start Record extracts

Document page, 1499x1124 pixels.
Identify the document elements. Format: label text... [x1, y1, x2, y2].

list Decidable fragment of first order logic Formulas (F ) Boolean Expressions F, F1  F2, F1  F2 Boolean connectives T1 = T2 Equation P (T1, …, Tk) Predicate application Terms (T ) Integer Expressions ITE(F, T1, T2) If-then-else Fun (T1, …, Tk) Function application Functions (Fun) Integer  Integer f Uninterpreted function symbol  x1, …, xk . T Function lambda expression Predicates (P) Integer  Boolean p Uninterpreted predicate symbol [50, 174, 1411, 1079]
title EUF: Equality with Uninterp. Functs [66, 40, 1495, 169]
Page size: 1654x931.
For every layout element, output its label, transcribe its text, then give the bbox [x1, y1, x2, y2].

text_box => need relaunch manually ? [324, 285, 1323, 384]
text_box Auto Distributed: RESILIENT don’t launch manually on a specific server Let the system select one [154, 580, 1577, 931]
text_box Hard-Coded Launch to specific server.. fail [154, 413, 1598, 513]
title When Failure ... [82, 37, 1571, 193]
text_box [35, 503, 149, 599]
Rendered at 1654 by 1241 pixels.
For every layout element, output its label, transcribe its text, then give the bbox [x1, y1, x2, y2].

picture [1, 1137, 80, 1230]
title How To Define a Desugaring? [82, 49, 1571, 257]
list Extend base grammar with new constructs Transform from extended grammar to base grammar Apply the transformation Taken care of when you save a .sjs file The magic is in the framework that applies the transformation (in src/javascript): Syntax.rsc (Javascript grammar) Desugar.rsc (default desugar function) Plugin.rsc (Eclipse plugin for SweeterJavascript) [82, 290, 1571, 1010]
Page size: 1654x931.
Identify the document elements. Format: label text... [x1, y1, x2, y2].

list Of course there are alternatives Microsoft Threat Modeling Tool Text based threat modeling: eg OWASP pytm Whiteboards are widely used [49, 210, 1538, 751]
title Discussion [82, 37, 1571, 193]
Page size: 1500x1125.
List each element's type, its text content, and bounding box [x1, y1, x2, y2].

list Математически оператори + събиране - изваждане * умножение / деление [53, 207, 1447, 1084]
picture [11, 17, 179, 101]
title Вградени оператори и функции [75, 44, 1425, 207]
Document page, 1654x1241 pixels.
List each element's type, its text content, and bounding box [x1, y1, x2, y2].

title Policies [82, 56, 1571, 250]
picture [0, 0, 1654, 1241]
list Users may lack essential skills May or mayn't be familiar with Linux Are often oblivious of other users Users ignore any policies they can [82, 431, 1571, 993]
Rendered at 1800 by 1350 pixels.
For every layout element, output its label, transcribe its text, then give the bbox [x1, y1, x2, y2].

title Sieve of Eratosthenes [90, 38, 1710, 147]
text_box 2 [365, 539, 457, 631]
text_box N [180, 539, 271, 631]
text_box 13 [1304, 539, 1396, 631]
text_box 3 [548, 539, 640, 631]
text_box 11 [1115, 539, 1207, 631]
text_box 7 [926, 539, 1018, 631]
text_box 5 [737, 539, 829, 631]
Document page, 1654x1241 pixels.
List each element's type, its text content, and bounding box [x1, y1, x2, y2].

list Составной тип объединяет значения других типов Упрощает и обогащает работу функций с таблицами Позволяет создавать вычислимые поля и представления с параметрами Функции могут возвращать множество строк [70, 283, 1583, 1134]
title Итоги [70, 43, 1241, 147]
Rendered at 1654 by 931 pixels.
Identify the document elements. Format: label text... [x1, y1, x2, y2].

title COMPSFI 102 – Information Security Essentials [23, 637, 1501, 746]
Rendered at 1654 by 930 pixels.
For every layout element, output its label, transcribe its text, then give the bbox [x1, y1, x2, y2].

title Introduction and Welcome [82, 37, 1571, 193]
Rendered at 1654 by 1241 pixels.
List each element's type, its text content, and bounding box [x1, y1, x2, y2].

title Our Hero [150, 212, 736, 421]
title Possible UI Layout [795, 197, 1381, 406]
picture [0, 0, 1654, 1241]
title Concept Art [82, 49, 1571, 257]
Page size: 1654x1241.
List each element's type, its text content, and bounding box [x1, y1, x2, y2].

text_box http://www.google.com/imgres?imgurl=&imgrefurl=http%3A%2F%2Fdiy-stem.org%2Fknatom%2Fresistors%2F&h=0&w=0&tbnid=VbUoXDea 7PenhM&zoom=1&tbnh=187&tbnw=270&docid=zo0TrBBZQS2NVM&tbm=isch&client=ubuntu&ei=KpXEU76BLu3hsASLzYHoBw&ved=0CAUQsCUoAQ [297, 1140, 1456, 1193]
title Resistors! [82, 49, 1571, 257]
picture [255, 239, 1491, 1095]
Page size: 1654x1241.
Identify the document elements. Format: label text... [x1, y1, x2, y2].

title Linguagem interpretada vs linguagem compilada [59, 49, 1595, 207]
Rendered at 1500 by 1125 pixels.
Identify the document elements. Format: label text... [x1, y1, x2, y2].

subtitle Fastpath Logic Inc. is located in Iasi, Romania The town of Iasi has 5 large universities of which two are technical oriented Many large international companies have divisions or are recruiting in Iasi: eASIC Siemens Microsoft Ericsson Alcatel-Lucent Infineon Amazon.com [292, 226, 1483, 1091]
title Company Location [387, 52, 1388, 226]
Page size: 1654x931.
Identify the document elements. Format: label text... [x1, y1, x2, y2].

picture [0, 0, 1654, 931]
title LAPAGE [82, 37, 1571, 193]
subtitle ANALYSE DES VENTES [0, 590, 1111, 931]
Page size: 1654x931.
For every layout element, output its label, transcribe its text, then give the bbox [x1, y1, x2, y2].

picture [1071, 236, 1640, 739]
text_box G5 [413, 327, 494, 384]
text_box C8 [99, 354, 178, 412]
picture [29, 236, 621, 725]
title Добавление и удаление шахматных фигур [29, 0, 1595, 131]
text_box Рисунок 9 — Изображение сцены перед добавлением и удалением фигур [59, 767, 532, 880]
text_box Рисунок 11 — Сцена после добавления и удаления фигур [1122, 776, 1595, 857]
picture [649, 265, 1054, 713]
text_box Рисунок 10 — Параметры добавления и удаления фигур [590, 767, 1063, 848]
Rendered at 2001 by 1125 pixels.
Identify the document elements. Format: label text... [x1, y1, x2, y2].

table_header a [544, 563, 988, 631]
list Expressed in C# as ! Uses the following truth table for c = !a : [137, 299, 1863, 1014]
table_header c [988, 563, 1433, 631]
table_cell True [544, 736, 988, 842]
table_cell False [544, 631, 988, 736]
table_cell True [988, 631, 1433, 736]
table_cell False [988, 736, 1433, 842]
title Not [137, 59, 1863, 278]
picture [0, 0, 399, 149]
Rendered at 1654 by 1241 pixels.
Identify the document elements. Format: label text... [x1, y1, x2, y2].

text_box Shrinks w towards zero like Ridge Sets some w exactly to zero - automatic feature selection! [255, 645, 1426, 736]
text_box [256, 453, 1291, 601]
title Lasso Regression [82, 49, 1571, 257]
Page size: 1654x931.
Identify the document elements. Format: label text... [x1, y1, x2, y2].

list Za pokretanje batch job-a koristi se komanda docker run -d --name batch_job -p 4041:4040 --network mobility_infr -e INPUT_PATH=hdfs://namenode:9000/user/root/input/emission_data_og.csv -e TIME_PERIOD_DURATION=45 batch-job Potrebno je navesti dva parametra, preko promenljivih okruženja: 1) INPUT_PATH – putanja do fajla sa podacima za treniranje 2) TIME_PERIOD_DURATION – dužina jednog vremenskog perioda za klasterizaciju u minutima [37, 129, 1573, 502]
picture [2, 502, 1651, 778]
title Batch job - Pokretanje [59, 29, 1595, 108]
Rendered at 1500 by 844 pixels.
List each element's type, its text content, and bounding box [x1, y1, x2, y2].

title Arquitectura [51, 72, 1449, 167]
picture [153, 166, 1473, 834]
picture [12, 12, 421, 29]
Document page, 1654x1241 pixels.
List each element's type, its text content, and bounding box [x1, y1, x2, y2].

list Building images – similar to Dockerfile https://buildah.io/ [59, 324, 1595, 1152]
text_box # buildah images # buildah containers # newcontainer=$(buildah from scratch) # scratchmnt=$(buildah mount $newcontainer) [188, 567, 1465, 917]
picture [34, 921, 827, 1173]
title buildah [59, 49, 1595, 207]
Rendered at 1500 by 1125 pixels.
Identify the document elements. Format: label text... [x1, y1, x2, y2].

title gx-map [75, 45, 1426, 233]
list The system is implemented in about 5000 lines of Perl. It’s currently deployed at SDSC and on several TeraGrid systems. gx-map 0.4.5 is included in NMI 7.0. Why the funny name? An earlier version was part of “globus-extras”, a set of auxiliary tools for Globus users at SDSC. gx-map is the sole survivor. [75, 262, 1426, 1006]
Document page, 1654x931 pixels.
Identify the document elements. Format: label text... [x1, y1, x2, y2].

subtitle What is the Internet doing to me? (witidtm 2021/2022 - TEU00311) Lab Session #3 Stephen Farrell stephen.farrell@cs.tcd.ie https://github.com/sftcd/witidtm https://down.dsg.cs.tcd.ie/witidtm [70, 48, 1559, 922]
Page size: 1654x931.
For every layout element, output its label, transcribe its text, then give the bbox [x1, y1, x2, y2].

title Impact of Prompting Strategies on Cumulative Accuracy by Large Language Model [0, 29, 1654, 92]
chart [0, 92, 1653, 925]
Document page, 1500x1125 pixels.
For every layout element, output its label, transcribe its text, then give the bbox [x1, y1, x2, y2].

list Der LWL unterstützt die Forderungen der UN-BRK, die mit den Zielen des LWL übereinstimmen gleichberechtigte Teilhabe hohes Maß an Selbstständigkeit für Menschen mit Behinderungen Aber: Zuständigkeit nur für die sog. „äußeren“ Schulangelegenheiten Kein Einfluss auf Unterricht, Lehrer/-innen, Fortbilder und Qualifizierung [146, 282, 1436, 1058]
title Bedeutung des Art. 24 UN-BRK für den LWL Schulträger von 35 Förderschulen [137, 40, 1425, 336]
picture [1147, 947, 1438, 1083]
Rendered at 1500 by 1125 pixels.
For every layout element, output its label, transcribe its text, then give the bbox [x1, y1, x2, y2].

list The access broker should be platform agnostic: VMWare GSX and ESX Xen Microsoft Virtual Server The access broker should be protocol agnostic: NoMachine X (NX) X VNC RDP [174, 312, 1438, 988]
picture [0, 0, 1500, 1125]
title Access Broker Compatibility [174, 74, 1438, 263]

end Record extracts

Prompt.
Copy the records word for word, beginning at the line that contains "Rendered at 1654 by 930 pixels." and stopping after the line that contains "title Linguagem interpretada".

Answer to the problem.
Rendered at 1654 by 930 pixels.
For every layout element, output its label, transcribe its text, then give the bbox [x1, y1, x2, y2].

title Introduction and Welcome [82, 37, 1571, 193]
Rendered at 1654 by 1241 pixels.
List each element's type, its text content, and bounding box [x1, y1, x2, y2].

title Our Hero [150, 212, 736, 421]
title Possible UI Layout [795, 197, 1381, 406]
picture [0, 0, 1654, 1241]
title Concept Art [82, 49, 1571, 257]
Page size: 1654x1241.
List each element's type, its text content, and bounding box [x1, y1, x2, y2].

text_box http://www.google.com/imgres?imgurl=&imgrefurl=http%3A%2F%2Fdiy-stem.org%2Fknatom%2Fresistors%2F&h=0&w=0&tbnid=VbUoXDea 7PenhM&zoom=1&tbnh=187&tbnw=270&docid=zo0TrBBZQS2NVM&tbm=isch&client=ubuntu&ei=KpXEU76BLu3hsASLzYHoBw&ved=0CAUQsCUoAQ [297, 1140, 1456, 1193]
title Resistors! [82, 49, 1571, 257]
picture [255, 239, 1491, 1095]
Page size: 1654x1241.
Identify the document elements. Format: label text... [x1, y1, x2, y2].

title Linguagem interpretada vs linguagem compilada [59, 49, 1595, 207]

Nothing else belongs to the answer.